(Extracted page text data)
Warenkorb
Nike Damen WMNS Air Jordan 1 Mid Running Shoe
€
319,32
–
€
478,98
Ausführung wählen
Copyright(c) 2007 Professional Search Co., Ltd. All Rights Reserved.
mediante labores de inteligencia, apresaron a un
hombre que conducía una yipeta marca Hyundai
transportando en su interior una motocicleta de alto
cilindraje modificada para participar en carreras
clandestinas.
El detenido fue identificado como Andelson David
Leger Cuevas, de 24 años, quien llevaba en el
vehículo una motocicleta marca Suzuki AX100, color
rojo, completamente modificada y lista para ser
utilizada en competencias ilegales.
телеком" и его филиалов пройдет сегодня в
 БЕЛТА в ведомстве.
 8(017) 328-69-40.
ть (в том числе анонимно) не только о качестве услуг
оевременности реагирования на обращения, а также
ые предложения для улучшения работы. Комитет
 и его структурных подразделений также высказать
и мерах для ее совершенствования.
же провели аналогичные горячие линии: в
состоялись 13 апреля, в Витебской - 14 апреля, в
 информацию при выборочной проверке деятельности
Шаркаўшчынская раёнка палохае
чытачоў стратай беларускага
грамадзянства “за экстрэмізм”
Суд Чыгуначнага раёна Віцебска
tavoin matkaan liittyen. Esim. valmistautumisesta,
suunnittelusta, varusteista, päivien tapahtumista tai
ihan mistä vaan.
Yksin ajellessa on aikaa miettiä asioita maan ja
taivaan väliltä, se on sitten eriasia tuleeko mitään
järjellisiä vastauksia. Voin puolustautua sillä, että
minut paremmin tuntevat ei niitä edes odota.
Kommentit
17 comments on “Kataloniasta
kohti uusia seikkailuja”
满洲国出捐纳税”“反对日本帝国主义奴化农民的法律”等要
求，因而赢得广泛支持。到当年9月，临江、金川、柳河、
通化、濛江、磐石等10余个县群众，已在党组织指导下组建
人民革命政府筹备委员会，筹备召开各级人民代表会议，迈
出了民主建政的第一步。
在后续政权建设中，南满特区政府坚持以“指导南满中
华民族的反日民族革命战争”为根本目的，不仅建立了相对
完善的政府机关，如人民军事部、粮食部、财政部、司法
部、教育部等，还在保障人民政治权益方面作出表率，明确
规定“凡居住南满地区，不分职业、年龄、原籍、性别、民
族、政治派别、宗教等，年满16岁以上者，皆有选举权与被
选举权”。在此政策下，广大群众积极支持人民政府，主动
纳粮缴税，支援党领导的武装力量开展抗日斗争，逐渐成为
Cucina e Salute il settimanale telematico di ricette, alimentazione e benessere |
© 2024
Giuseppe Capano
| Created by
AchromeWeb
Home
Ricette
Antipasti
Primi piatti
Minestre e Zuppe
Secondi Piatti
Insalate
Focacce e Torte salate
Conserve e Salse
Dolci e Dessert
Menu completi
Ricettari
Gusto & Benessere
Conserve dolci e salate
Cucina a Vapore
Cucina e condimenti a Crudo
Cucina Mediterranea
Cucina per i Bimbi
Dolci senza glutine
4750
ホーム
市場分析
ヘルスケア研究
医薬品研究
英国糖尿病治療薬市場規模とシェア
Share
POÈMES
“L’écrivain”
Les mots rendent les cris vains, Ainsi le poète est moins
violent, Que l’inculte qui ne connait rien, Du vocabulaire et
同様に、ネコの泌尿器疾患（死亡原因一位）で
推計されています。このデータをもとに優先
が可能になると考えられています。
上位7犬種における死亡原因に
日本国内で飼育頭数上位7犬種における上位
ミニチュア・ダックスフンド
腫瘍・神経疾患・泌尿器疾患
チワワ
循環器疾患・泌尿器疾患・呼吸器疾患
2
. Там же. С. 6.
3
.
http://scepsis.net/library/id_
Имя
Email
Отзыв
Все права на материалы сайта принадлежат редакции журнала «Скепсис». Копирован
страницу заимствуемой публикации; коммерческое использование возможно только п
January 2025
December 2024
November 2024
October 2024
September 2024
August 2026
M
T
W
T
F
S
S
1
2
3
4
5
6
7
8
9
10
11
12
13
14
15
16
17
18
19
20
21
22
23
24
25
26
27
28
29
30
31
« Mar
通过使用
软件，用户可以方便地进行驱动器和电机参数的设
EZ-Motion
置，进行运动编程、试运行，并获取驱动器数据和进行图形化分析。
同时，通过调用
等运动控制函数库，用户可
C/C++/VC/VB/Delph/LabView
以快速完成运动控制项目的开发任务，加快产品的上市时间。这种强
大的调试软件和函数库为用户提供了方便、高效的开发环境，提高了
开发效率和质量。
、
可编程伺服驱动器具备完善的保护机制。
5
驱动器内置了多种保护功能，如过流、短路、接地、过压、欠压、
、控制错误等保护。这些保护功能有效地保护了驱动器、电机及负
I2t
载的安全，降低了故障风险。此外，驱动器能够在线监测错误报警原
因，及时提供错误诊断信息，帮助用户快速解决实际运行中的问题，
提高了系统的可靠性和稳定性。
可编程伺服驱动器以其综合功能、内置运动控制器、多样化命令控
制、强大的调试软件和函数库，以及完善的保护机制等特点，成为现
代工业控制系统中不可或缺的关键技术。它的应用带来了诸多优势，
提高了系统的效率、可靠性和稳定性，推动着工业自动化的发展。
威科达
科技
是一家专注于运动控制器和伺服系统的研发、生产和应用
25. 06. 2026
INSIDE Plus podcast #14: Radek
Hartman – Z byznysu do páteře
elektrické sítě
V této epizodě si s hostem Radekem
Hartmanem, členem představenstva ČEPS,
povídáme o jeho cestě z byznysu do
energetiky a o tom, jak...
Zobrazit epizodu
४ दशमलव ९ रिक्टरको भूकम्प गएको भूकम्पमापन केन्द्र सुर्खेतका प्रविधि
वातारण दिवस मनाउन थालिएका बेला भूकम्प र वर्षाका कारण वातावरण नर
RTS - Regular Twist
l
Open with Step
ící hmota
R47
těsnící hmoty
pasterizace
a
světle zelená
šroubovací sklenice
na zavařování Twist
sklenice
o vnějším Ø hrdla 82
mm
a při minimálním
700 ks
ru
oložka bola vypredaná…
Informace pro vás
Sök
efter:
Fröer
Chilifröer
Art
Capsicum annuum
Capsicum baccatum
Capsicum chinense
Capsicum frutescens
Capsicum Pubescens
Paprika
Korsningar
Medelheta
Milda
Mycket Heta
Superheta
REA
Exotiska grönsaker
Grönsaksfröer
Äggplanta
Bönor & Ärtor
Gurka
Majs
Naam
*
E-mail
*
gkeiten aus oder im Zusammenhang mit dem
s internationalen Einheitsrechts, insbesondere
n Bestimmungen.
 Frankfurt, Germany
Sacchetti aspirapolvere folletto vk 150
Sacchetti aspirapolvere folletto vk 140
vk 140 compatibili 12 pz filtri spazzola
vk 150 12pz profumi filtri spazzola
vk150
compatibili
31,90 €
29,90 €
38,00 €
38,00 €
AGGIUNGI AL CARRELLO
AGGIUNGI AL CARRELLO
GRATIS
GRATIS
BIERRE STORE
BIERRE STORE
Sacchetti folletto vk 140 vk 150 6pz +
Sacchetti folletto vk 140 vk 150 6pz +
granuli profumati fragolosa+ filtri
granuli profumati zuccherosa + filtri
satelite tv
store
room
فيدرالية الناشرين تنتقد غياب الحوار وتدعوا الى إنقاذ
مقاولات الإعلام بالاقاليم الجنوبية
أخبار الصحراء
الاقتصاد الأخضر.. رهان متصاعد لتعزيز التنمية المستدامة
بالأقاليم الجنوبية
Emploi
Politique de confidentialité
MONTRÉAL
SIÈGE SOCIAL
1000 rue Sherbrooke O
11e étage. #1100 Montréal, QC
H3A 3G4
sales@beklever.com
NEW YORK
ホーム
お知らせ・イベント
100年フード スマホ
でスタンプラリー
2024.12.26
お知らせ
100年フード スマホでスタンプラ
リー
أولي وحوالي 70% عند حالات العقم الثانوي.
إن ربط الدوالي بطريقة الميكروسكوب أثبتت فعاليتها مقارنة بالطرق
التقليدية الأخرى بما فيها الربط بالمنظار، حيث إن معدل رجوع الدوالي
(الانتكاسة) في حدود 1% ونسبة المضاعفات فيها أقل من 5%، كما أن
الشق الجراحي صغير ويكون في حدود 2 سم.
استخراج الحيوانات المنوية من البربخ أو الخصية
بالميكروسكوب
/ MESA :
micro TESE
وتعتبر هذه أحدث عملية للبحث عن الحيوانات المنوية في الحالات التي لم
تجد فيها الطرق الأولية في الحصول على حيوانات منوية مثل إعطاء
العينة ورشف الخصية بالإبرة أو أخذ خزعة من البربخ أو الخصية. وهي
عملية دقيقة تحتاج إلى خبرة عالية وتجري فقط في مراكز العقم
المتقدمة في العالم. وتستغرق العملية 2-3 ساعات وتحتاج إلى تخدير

**What you are asked to do**. In the data above, which lines lie between the line with "Yksin ajellessa on" and the line with "驱动器内置了多种保护功能，如过流、短路、接地、过压、欠压、", inclusive? Print those lines exactly and nothing else.

**Response to the task**.
Yksin ajellessa on aikaa miettiä asioita maan ja
taivaan väliltä, se on sitten eriasia tuleeko mitään
järjellisiä vastauksia. Voin puolustautua sillä, että
minut paremmin tuntevat ei niitä edes odota.
Kommentit
17 comments on “Kataloniasta
kohti uusia seikkailuja”
满洲国出捐纳税”“反对日本帝国主义奴化农民的法律”等要
求，因而赢得广泛支持。到当年9月，临江、金川、柳河、
通化、濛江、磐石等10余个县群众，已在党组织指导下组建
人民革命政府筹备委员会，筹备召开各级人民代表会议，迈
出了民主建政的第一步。
在后续政权建设中，南满特区政府坚持以“指导南满中
华民族的反日民族革命战争”为根本目的，不仅建立了相对
完善的政府机关，如人民军事部、粮食部、财政部、司法
部、教育部等，还在保障人民政治权益方面作出表率，明确
规定“凡居住南满地区，不分职业、年龄、原籍、性别、民
族、政治派别、宗教等，年满16岁以上者，皆有选举权与被
选举权”。在此政策下，广大群众积极支持人民政府，主动
纳粮缴税，支援党领导的武装力量开展抗日斗争，逐渐成为
Cucina e Salute il settimanale telematico di ricette, alimentazione e benessere |
© 2024
Giuseppe Capano
| Created by
AchromeWeb
Home
Ricette
Antipasti
Primi piatti
Minestre e Zuppe
Secondi Piatti
Insalate
Focacce e Torte salate
Conserve e Salse
Dolci e Dessert
Menu completi
Ricettari
Gusto & Benessere
Conserve dolci e salate
Cucina a Vapore
Cucina e condimenti a Crudo
Cucina Mediterranea
Cucina per i Bimbi
Dolci senza glutine
4750
ホーム
市場分析
ヘルスケア研究
医薬品研究
英国糖尿病治療薬市場規模とシェア
Share
POÈMES
“L’écrivain”
Les mots rendent les cris vains, Ainsi le poète est moins
violent, Que l’inculte qui ne connait rien, Du vocabulaire et
同様に、ネコの泌尿器疾患（死亡原因一位）で
推計されています。このデータをもとに優先
が可能になると考えられています。
上位7犬種における死亡原因に
日本国内で飼育頭数上位7犬種における上位
ミニチュア・ダックスフンド
腫瘍・神経疾患・泌尿器疾患
チワワ
循環器疾患・泌尿器疾患・呼吸器疾患
2
. Там же. С. 6.
3
.
http://scepsis.net/library/id_
Имя
Email
Отзыв
Все права на материалы сайта принадлежат редакции журнала «Скепсис». Копирован
страницу заимствуемой публикации; коммерческое использование возможно только п
January 2025
December 2024
November 2024
October 2024
September 2024
August 2026
M
T
W
T
F
S
S
1
2
3
4
5
6
7
8
9
10
11
12
13
14
15
16
17
18
19
20
21
22
23
24
25
26
27
28
29
30
31
« Mar
通过使用
软件，用户可以方便地进行驱动器和电机参数的设
EZ-Motion
置，进行运动编程、试运行，并获取驱动器数据和进行图形化分析。
同时，通过调用
等运动控制函数库，用户可
C/C++/VC/VB/Delph/LabView
以快速完成运动控制项目的开发任务，加快产品的上市时间。这种强
大的调试软件和函数库为用户提供了方便、高效的开发环境，提高了
开发效率和质量。
、
可编程伺服驱动器具备完善的保护机制。
5
驱动器内置了多种保护功能，如过流、短路、接地、过压、欠压、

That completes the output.